Febrero, 15, 2008

La actriz

En ese momento, dominas el futuro y lo memorizas, porque necesitas que tú vida sea una práctica.
Vives en un mundo con márgenes, en el cual puedes tachar cualquier sensación,
y lo haces con el odio, porque prefieres amarlo todo.

lees y obedeces; gritas, lloras, ríes, pero no eres tú, eres una tinta con cuerpo, tus parpados son fieles a las comas, sientes en renglones.
Los latidos del corazón no los dicta tú cuerpo, sino los párrafos del libreto. Tus sentidos perciben con formato.

Mueves tus músculos con ortografía y contorsionas como marioneta de un lenguaje ajeno, las palabras circulan por tus venas, y las devoran.

Desapareces y te dejas consumir por un mundo que solo puedes nombrar y sentir en el momento indicado, el recuerdo se convierte en tú pensamiento.

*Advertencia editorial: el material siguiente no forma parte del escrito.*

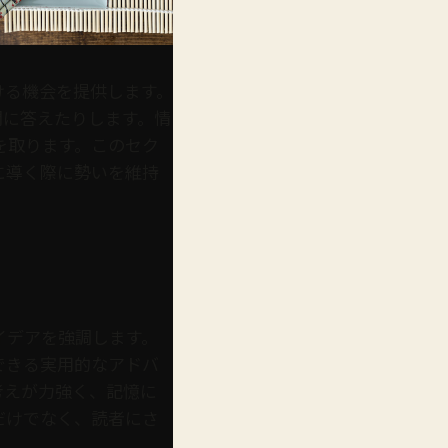
ける機会を提供します。
問に答えたりします。情
を取ります。このセク
に導く際に勢いを維持
イデアを強調します。
できる実用的なアドバ
考えが力強く、記憶に
だけでなく、読者にさ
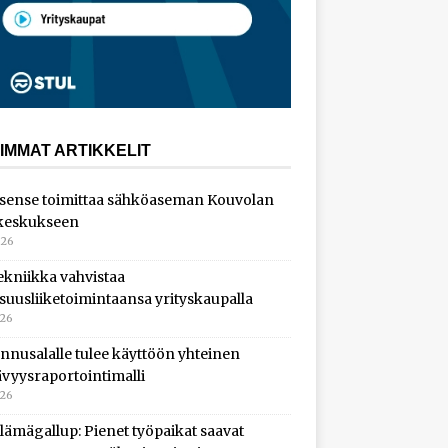
IMMAT ARTIKKELIT
sense toimittaa sähköaseman Kouvolan
keskukseen
026
ekniikka vahvistaa
isuusliiketoimintaansa yrityskaupalla
026
nnusalalle tulee käyttöön yhteinen
ävyysraportointimalli
026
lämägallup: Pienet työpaikat saavat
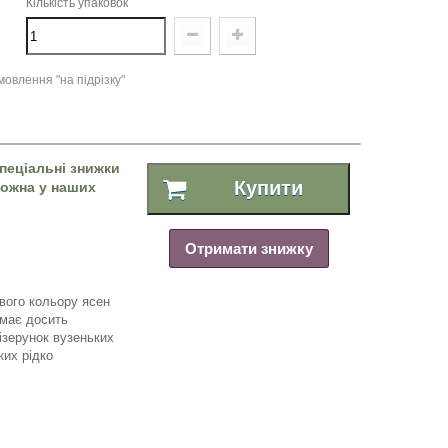
Кількість упаковок
овлення "на підрізку"
пеціальні знижки
Купити
 можна у наших
Отримати знижку
вого кольору ясен
k має досить
ізерунок вузеньких
ких рідко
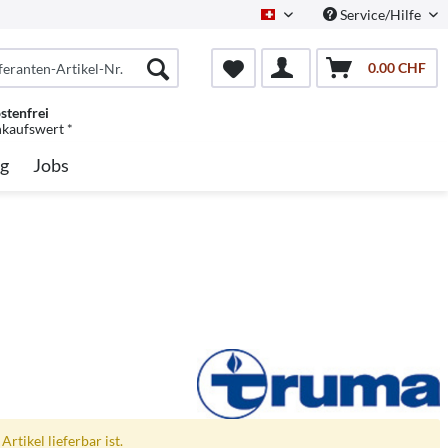
Service/Hilfe
Schweiz/Deutsch
0.00 CHF
stenfrei
nkaufswert *
g
Jobs
rtikel lieferbar ist.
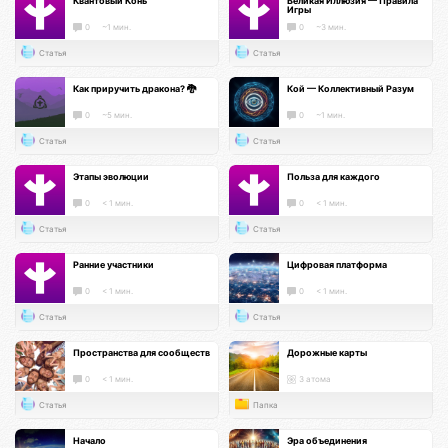
Квантовый Конь
Великая Иллюзия — Правила
Игры
0
~1 мин.
0
~3 мин.
Статья
Статья
Как приручить дракона? 🐉
Кой — Коллективный Разум
0
~5 мин.
0
~1 мин.
Статья
Статья
Этапы эволюции
Польза для каждого
0
< 1 мин.
0
< 1 мин.
Статья
Статья
Ранние участники
Цифровая платформа
0
< 1 мин.
0
< 1 мин.
Статья
Статья
Пространства для сообществ
Дорожные карты
0
< 1 мин.
3 атома
Статья
Папка
Начало
Эра объединения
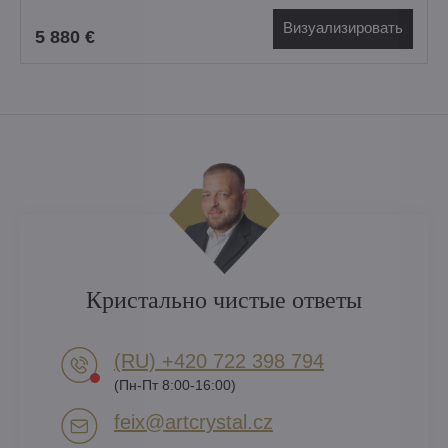
Визуализировать
5 880 €
Кристально чистые ответы
(RU) +420 722 398 794​
(Пн-Пт 8:00-16:00)
feix​@artcrystal​.cz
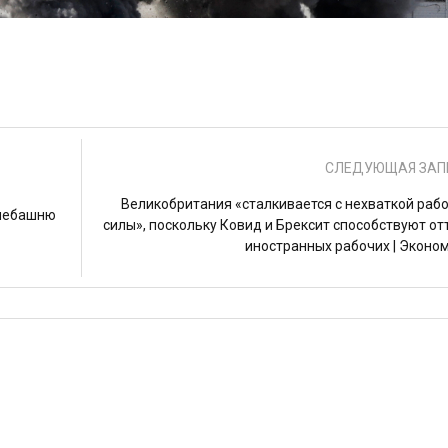
СЛЕДУЮЩАЯ ЗАП
Великобритания «сталкивается с нехваткой раб
елебашню
силы», поскольку Ковид и Брексит способствуют от
иностранных рабочих | Эконо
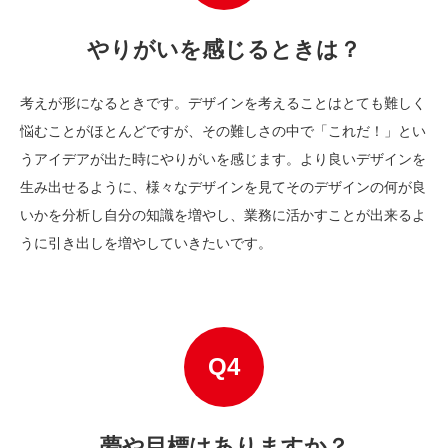
やりがいを感じるときは？
考えが形になるときです。デザインを考えることはとても難しく
悩むことがほとんどですが、その難しさの中で「これだ！」とい
うアイデアが出た時にやりがいを感じます。より良いデザインを
生み出せるように、様々なデザインを見てそのデザインの何が良
いかを分析し自分の知識を増やし、業務に活かすことが出来るよ
うに引き出しを増やしていきたいです。
夢や目標はありますか？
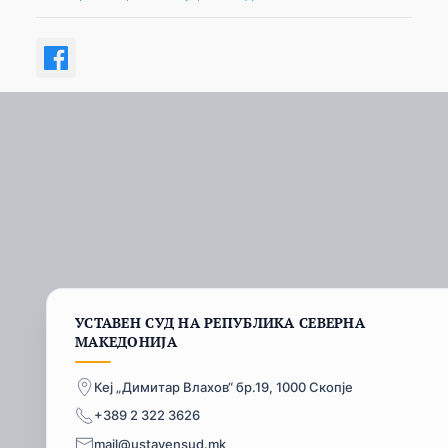
УСТАВЕН СУД НА РЕПУБЛИКА СЕВЕРНА
МАКЕДОНИЈА
Кеј „Димитар Влахов“ бр.19, 1000 Скопје
+389 2 322 3626
mail@ustavensud.mk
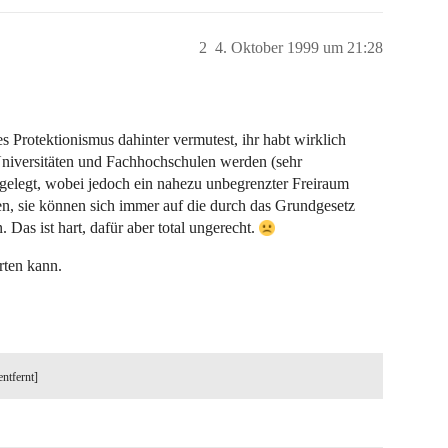
2
4. Oktober 1999 um 21:28
 Protektionismus dahinter vermutest, ihr habt wirklich
niversitäten und Fachhochschulen werden (sehr
elegt, wobei jedoch ein nahezu unbegrenzter Freiraum
n, sie können sich immer auf die durch das Grundgesetz
 Das ist hart, dafür aber total ungerecht.
rten kann.
entfernt]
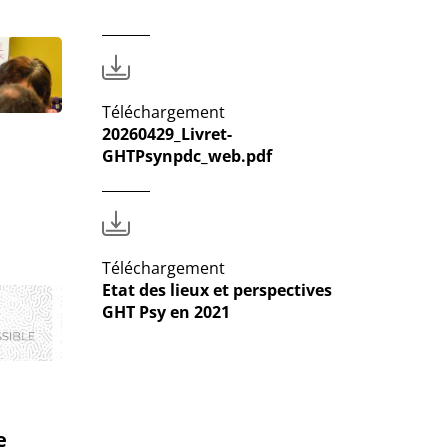
Téléchargement
20260429_Livret-
GHTPsynpdc_web.pdf
Téléchargement
Etat des lieux et perspectives
GHT Psy en 2021
e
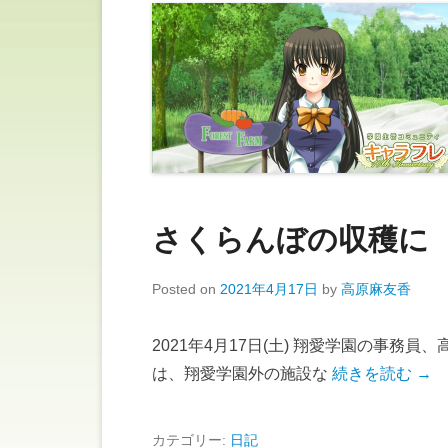
さくらんぼの収穫に
Posted on
2021年4月17日
by
高原麻友香
2021年4月17日(土) 翔愛学園の事務
は、翔愛学園外の施設な
続きを読む →
カテゴリー:
日記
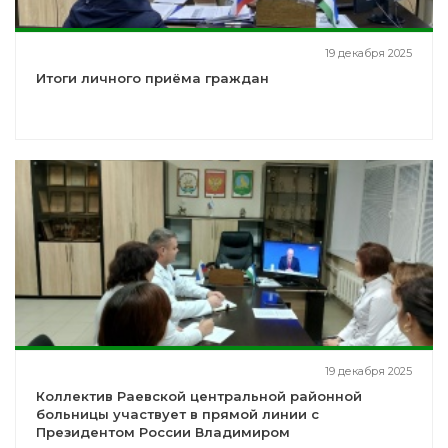
19 декабря 2025
Итоги личного приёма граждан
19 декабря 2025
Коллектив Раевской центральной районной
больницы участвует в прямой линии с
Президентом России Владимиром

Entonces hablas, y respiras y te alimentas de lo que no existe, porque eres ficción, una proyección con sentimientos y demasiada sensibilidad…

Duermes en los puntos suspensivos y tus sueños rasgan el papel, lo atraviesan y encuentran otro libreto, diferente porque es de carne, escrito con el idioma suave de lo sutil y lo puro, interpretado por millones de neuronas que audicionan para actuar en alguna de tus emociones; las reales.